Experts Say AIDS May Ruin 3d World Economy

Worldwide efforts to contain and cure AIDS are making progress, but if nations do not act together to stop its spread in the Third World, as much as 60 percent of poor nations' populations could become infected, experts said at a conference this week.

Agencies such as the World Health Organization must help coordinate efforts to protect the world's blood supply, and promote health policies that combat AIDS without violating its victims' rights, said speakers at the Northwestern Regional Meeting of the National Council for International Health in Boston on Saturday.

Although the AIDS toll is still low in many countries, there is a danger that the virus will spread through transfusions of infected blood from neighboring countries with high AIDS incidence rates, said Donald S. Shepard Ph.D., of Harvard's Institute for International Development. This has already happened in Japan, where transfusions have accounted for more than half of the reported AIDS cases so far, he said.

"We need to do everything we can to protect the blood supply," John Lesar Ph. D., of Management Sciences for Health, an international organization that promotes coordination of health resouces worldwide.

He also said it was important to discourage "sexual grazing" in order to keep the disease from spreading.

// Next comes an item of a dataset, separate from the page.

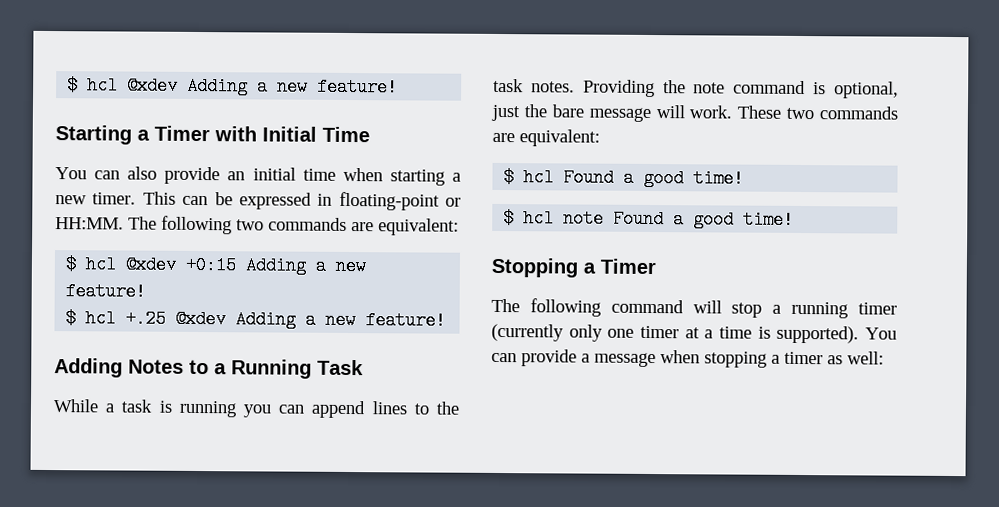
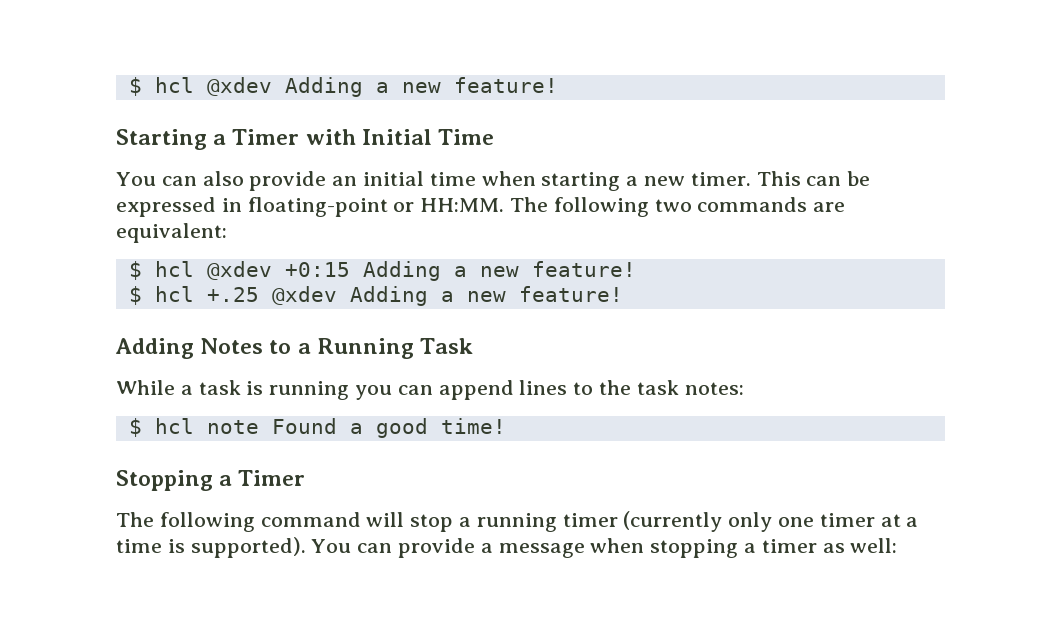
[530,79,899,99] [491,104,898,123] [492,129,600,147] [503,168,745,188] notes. Providing the note command is optional, just the bare message will work. These two commands are equivalent: // $ hcl Found a good time! -> [684,382,744,395] notes:

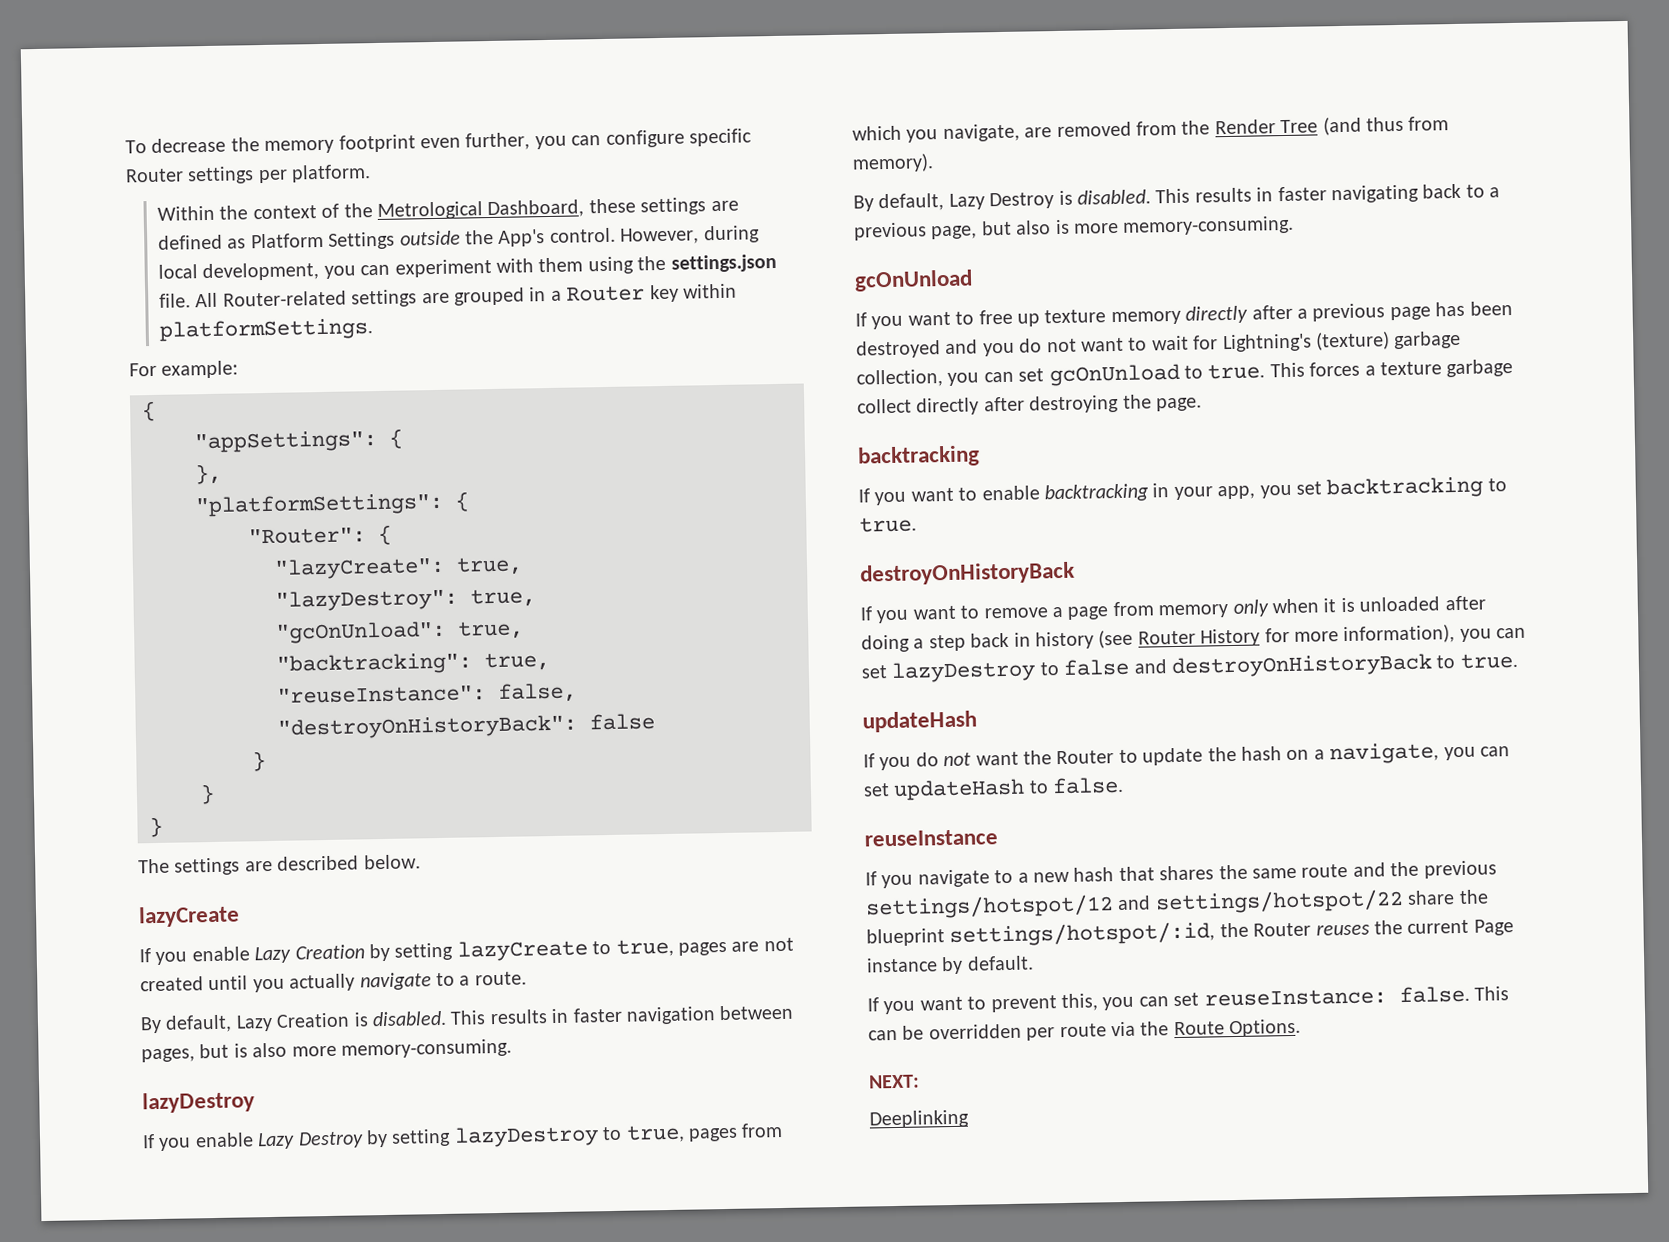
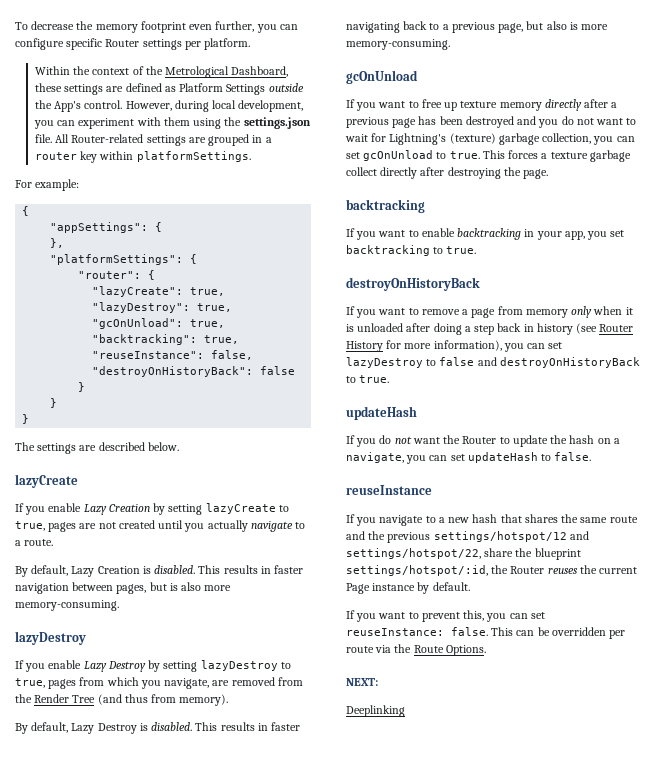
[566,285,646,302] Router -> [34,152,77,160] router
[248,527,366,545] "Router": -> [78,271,142,279] "router":
[1154,889,1404,915] settings/hotspot/22 -> [346,548,481,559] settings/hotspot/22,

A new AIDS test now used only in Zaire may make it easier to test blood donors for the virus, said Shepard. The test costs between one and two dollars, compared to hundreds of dollars for the test now used in the West.

A reduction in the number of infected blood-samples might result from widesread use of the new test, Shepard said.

"We have to promote the donation of blood by such low-risk groups as nuns and schoolchildren, while discouraging the donation of blood by such high-risk groups as prostitues," Laser said.

Dr. Mead Over, economist on population, health and nutrition at the World Bank, said that unless further preventive measures are taken, the disease could devastate the Third World.